[Dataset entries]
_ _ _

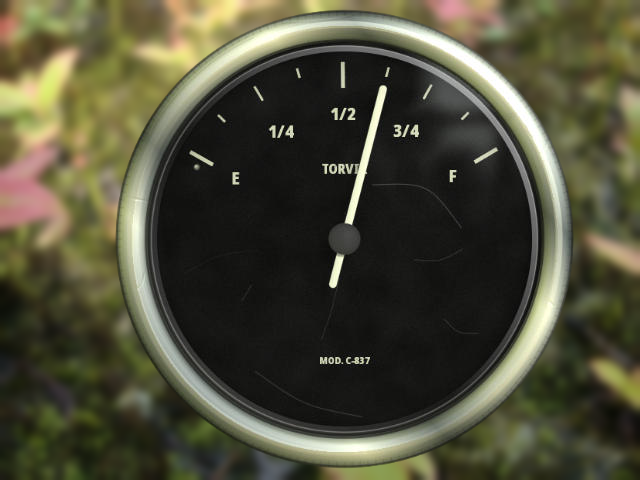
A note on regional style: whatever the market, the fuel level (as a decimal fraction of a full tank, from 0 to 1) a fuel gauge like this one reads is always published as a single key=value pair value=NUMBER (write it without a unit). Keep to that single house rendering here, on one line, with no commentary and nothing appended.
value=0.625
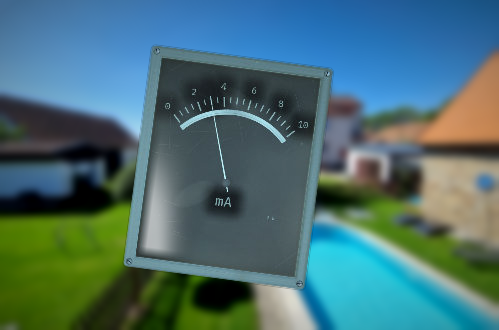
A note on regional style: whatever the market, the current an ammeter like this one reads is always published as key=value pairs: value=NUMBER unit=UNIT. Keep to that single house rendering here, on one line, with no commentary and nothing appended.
value=3 unit=mA
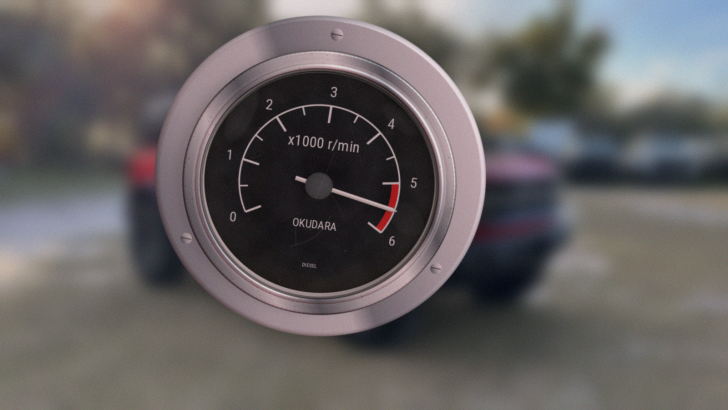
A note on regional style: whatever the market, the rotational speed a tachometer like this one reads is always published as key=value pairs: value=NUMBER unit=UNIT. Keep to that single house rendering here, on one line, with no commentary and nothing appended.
value=5500 unit=rpm
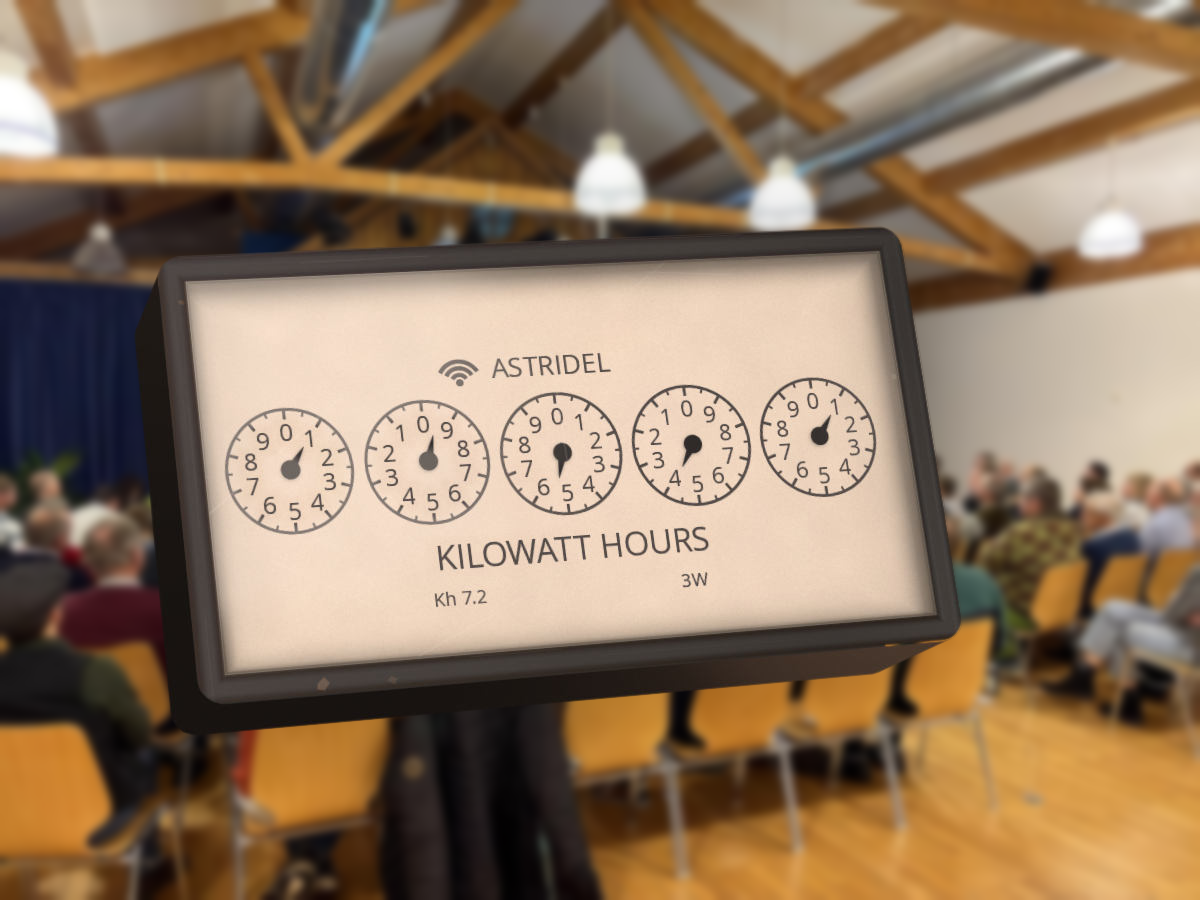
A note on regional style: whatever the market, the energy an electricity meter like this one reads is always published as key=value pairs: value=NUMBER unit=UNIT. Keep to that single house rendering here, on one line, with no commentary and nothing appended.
value=9541 unit=kWh
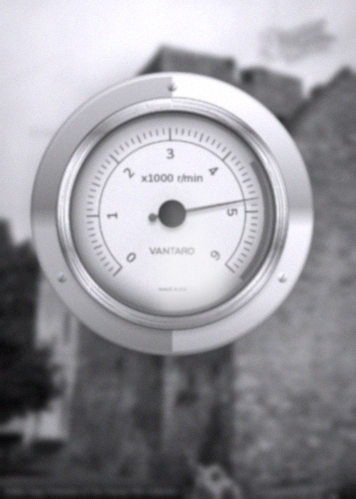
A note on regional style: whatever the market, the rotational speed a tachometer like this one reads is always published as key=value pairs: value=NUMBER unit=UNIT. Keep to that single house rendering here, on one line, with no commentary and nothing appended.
value=4800 unit=rpm
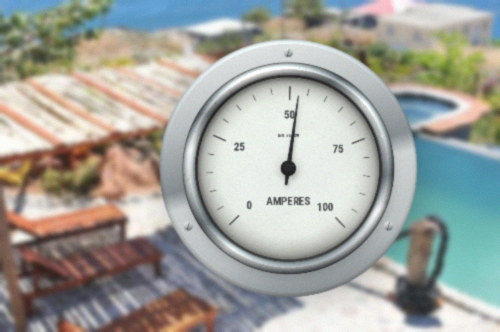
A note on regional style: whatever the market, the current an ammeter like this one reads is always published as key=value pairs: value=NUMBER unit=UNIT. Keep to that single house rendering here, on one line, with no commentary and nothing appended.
value=52.5 unit=A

_ _ _

**DIRECTIVE**
Take the records from the line with "A note on regional style: whatever the market, the energy" up to and including the line with "value=9541 unit=kWh", and write those lines out again with "electricity meter" swapped for "power meter" and everything else left as it is.

**OUTPUT**
A note on regional style: whatever the market, the energy an power meter like this one reads is always published as key=value pairs: value=NUMBER unit=UNIT. Keep to that single house rendering here, on one line, with no commentary and nothing appended.
value=9541 unit=kWh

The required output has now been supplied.